Think of your daily life as a house; your daily life can be build on rock (God) or on dirt (other people) or on sand (the government and human institutions) or on water (the daily news) or on wind (the emotions of the day). Which if these things have the biggest impact in your guiding your thoughts and actions in daily life? The whole purpose of daily prayer is to keep our heart and mind rooted in God, rather than in the things that change and crumble.
Peace and Blessings,
- Last Week -
Dear Brothers and Sisters,
Lent is just around the corner! This Wednesday is Ash Wednesday, and the journey towards Calvary and Easter begins. Some of our Protestant brothers and sisters have a tradition of tent revivals where a minister comes into town to preach a message of repentance from sin. The Catholic Church has built a revival into its year, since the Church celebrates every Lent as a time of revival and spiritual renewal.
Those of you who are older remember that before the 1960’s, the focus was on communal penance. The whole Church was abstaining from meat every Friday, for example, and Lent was celebrated as a time of fasting. The 1960’s brought a lot more focus on the individual (remember self-actualization?) and since that time there has been a bigger focus on personal penance. My generation is used to Lent meaning the perennial question “What are you going to give up?” This is great because it lets us tailor our penance for what is most necessary for our soul. Are we constantly getting angry at the news? Then giving up watching the news might be the perfect penance. At the same time, we can let ourselves off easily by choosing something that sounds good but isn’t a big deal for us.
Some communal penance is still a part of Lent. All Catholics who are 14 years old and older are required to abstain from meat on Ash Wednesday and on all the Fridays of Lent. Also, anyone who is from 18 to 59 years old is required to fast on Ash Wednesday and Good Friday. A fast day in the Church is a day when you only eat one meal, which is normally eaten in the middle of the day. You are allowed to have a little something in the morning and the evening if it is necessary to keep up your strength.

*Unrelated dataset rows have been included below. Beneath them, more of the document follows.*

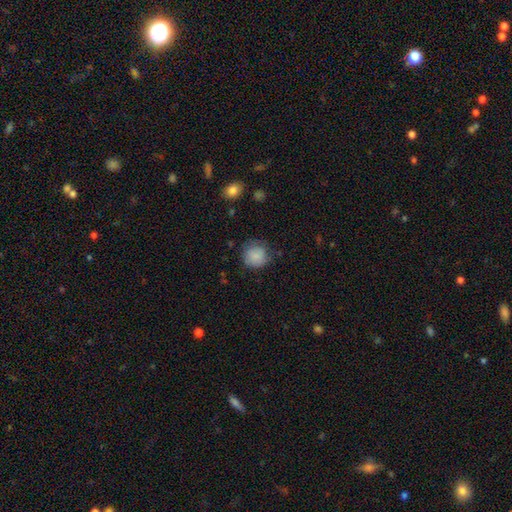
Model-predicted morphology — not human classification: The model was most divided on "merging": none: 69%, minor disturbance: 23%, major disturbance: 7%, merger: 2%. More confident: how rounded — round (88%); smooth or featured — smooth (83%).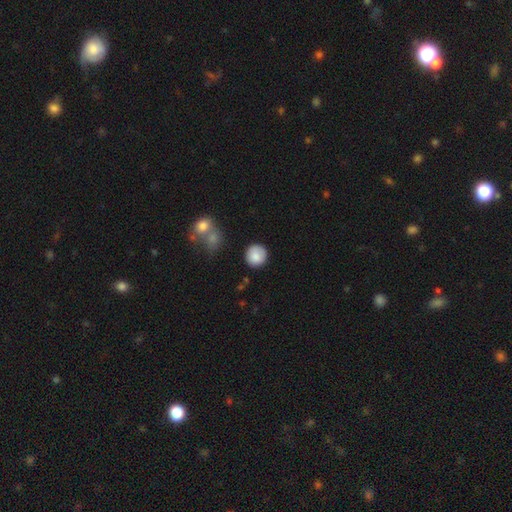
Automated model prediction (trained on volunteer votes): Smooth or featured?
  - smooth: 86% *
  - star or artifact: 7%
  - featured or disk: 7%
How rounded?
  - round: 92% *
  - in between: 7%
  - cigar-shaped: 1%
Merging?
  - none: 83% *
  - minor disturbance: 11%
  - merger: 3%
  - major disturbance: 3%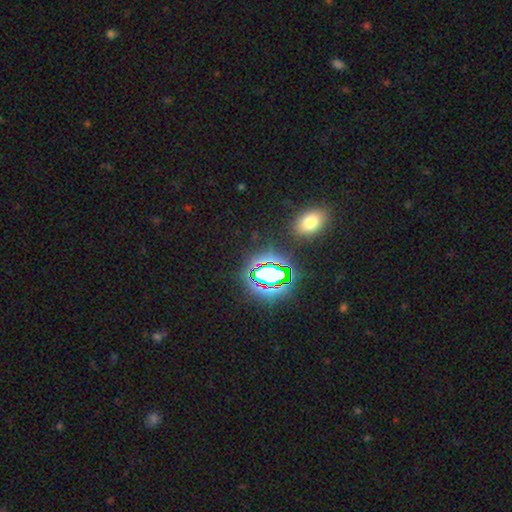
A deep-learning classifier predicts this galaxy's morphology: This is likely a star or artifact rather than a galaxy (68%).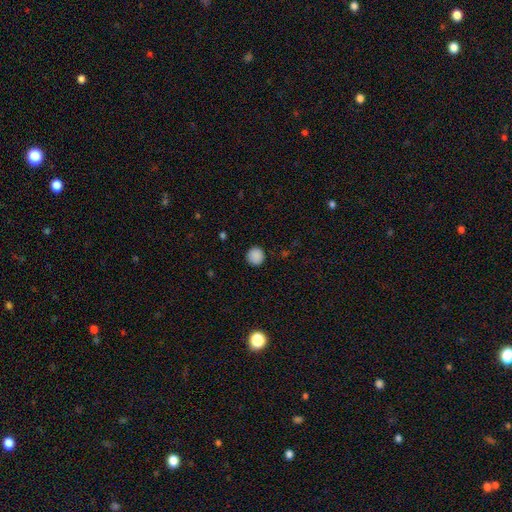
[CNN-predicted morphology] This appears to be a smooth galaxy with no disk features (88%) that is round (94%). Merging: none (90%).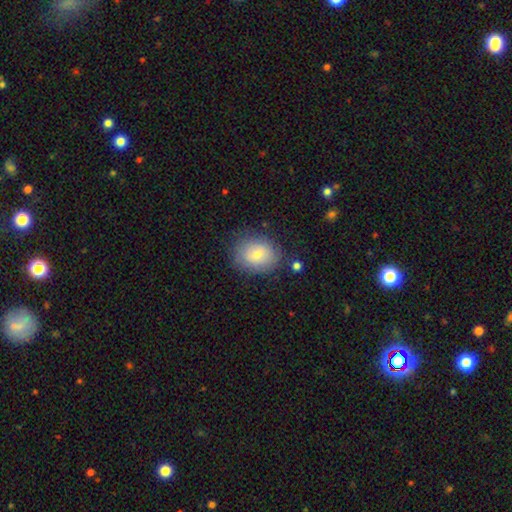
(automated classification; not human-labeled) A smooth galaxy with no disk features (67%) that is in between round and cigar-shaped (53%).

Vote fractions:
- Smooth or featured? smooth: 67% / featured or disk: 23% / star or artifact: 9%
- How rounded? in between: 53% / round: 46% / cigar-shaped: 1%
- Merging? none: 79% / minor disturbance: 15% / major disturbance: 4% / merger: 2%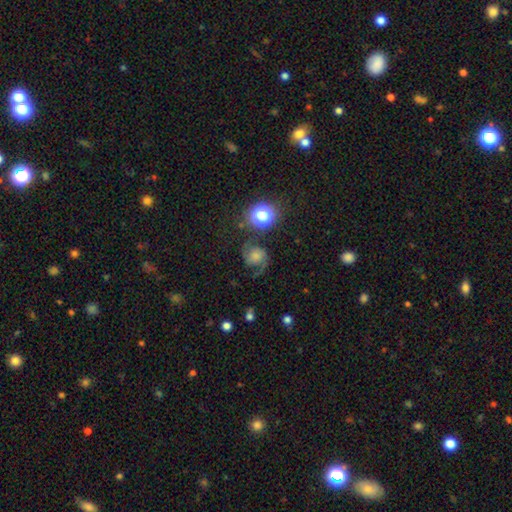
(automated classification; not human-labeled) Morphology: type=featured or disk (57%); edge-on=no (98%); bar=no (71%); spiral arms=yes (92%); winding=medium (46%); arm count=2 (73%); bulge=small (34%); merging=none (54%).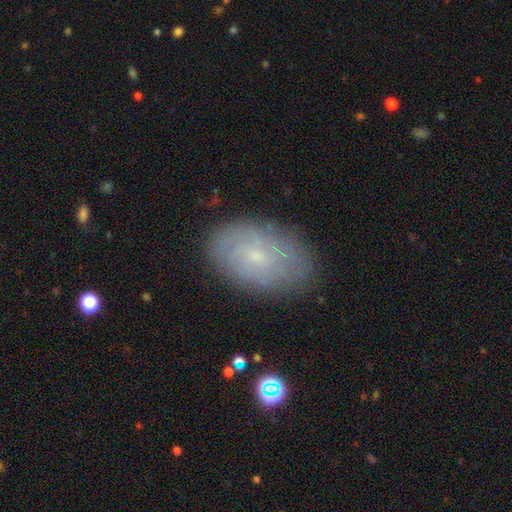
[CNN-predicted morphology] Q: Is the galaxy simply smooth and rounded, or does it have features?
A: featured or disk — 50%.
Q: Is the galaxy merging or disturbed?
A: none — 79%.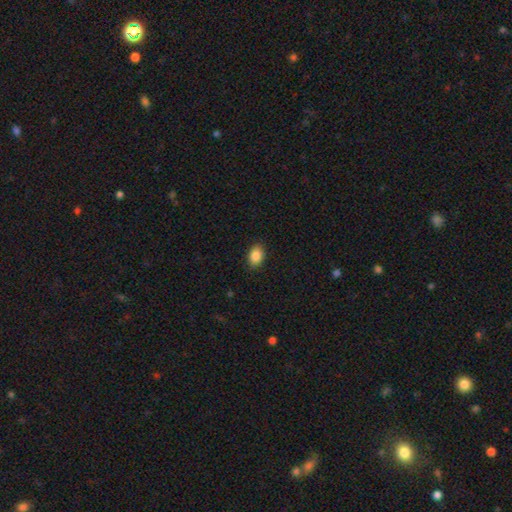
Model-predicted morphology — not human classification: Smooth or featured? Predicted: smooth (p=0.86). How rounded? Predicted: in between (p=0.83). Merging? Predicted: none (p=0.89).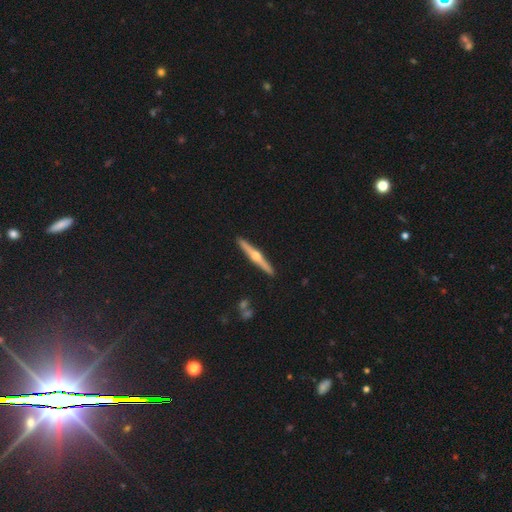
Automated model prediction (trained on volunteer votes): Q: Smooth or featured?
A: featured or disk (74%); runner-up: smooth (21%)
Q: Edge-on disk?
A: yes (98%); runner-up: no (2%)
Q: Edge-on bulge?
A: rounded (94%); runner-up: none (4%)
Q: Merging?
A: none (92%); runner-up: minor disturbance (5%)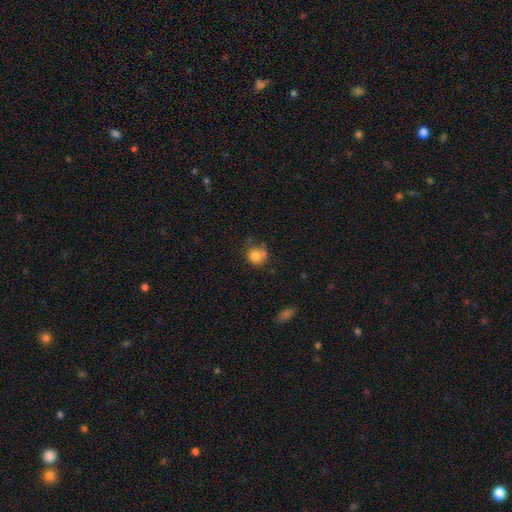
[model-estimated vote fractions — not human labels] smooth_or_featured: smooth (p=0.78) [alt: featured or disk p=0.11]
how_rounded: round (p=0.84) [alt: in between p=0.16]
merging: none (p=0.54) [alt: minor disturbance p=0.22]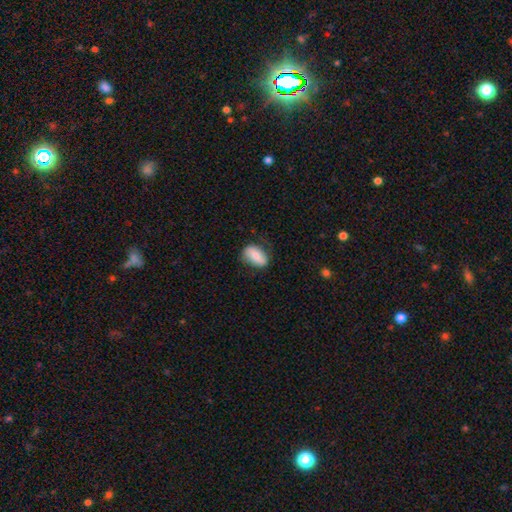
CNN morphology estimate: smooth-or-featured: smooth: 70% | featured or disk: 23% | star or artifact: 7%
  how-rounded: in between: 87% | round: 10% | cigar-shaped: 3%
  merging: none: 69% | minor disturbance: 24% | major disturbance: 6% | merger: 1%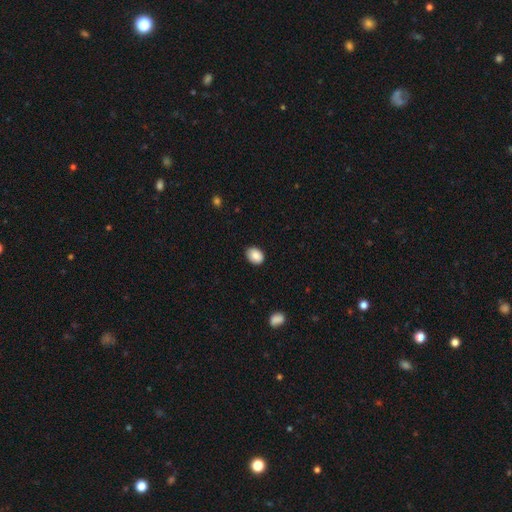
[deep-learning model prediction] Q: Smooth or featured?
A: smooth (87%); runner-up: star or artifact (8%)
Q: How rounded?
A: in between (67%); runner-up: round (32%)
Q: Merging?
A: none (85%); runner-up: minor disturbance (12%)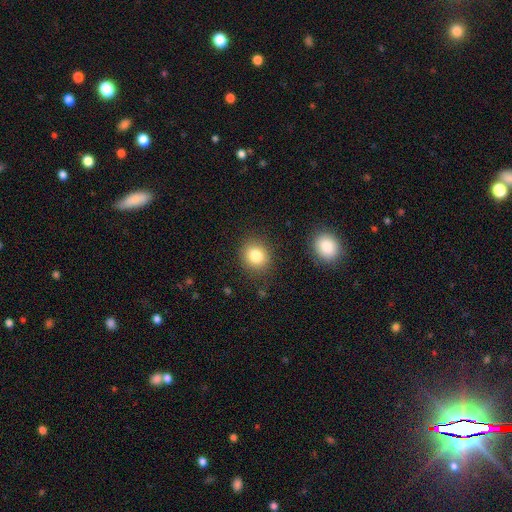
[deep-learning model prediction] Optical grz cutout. It shows a smooth galaxy with no disk features (82%) that is round (78%). Merging: none (86%).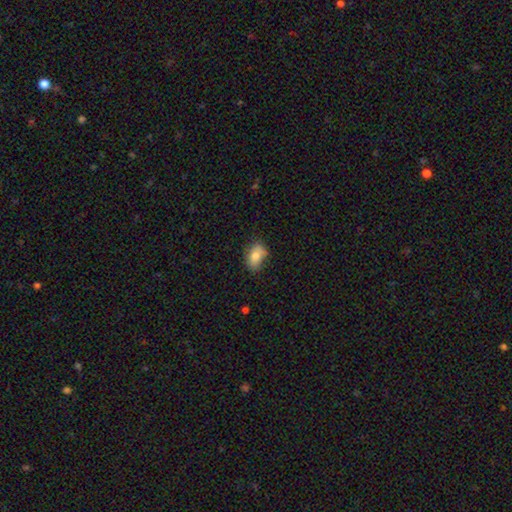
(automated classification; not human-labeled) smooth 78%, featured or disk 13%, star or artifact 8%. Down the decision tree: how rounded — in between (86%); merging — none (65%).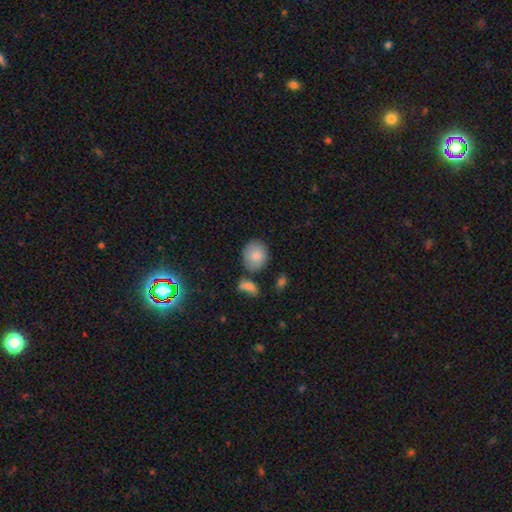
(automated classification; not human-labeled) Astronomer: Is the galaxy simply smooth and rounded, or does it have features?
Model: smooth — 83%.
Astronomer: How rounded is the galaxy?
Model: round — 59% (runner-up: in between, 40%).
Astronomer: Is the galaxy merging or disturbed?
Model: none — 70%.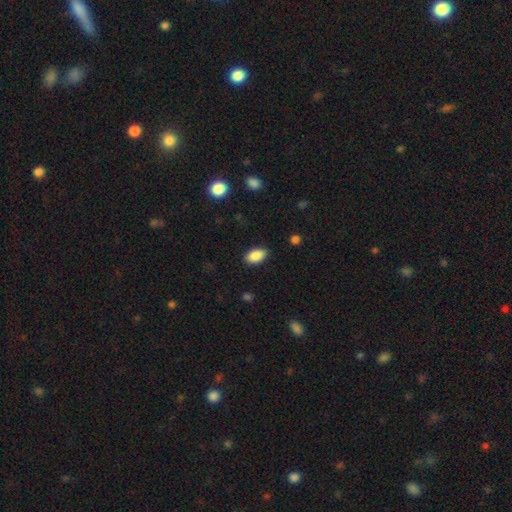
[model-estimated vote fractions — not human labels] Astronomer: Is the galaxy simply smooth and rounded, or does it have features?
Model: smooth — 88%.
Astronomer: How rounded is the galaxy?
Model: in between — 91%.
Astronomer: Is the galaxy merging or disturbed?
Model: none — 87%.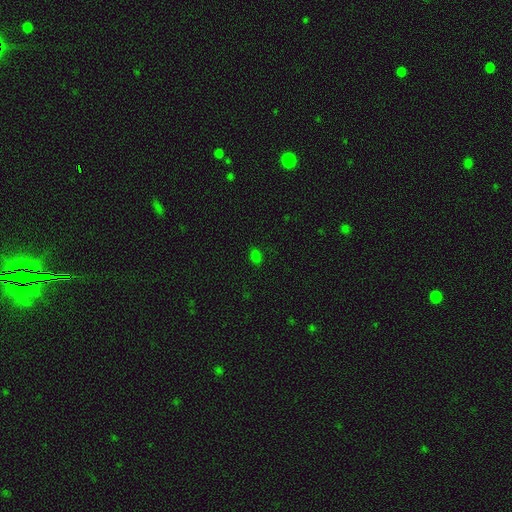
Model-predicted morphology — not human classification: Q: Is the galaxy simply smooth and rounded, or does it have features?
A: smooth — 76%.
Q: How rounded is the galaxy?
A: in between — 81%.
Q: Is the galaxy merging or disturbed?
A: none — 85%.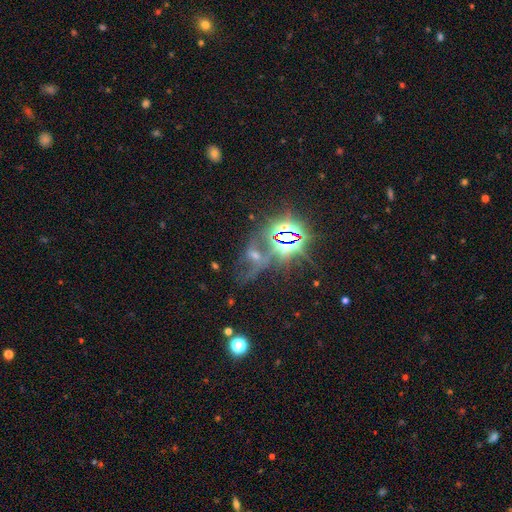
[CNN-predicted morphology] Overall: star or artifact (55%; featured or disk 31%).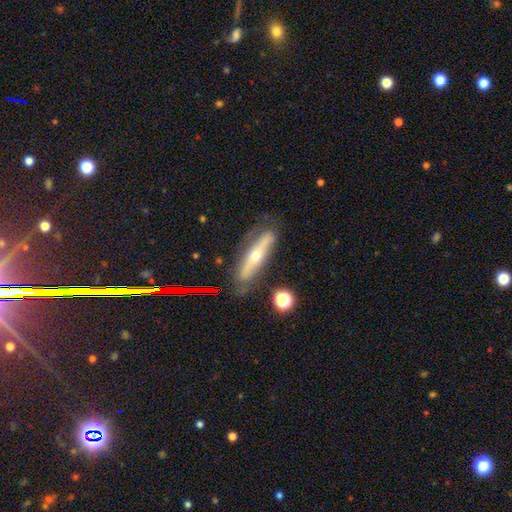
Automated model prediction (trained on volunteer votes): A featured or disk galaxy (65%) viewed edge-on (68%). Merging: none (70%).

It is really easy to forget these regulations so I would suggest you take down your calendar and write “No meat!” on Ash Wednesday and on the next six Fridays.
These are the minimum requirements and anyone who is in good health can certainly do a little bit more than this. For example, you could choose to abstain from meat on Wednesdays as well as Fridays, or you could choose to make every Friday during Lent a fast day.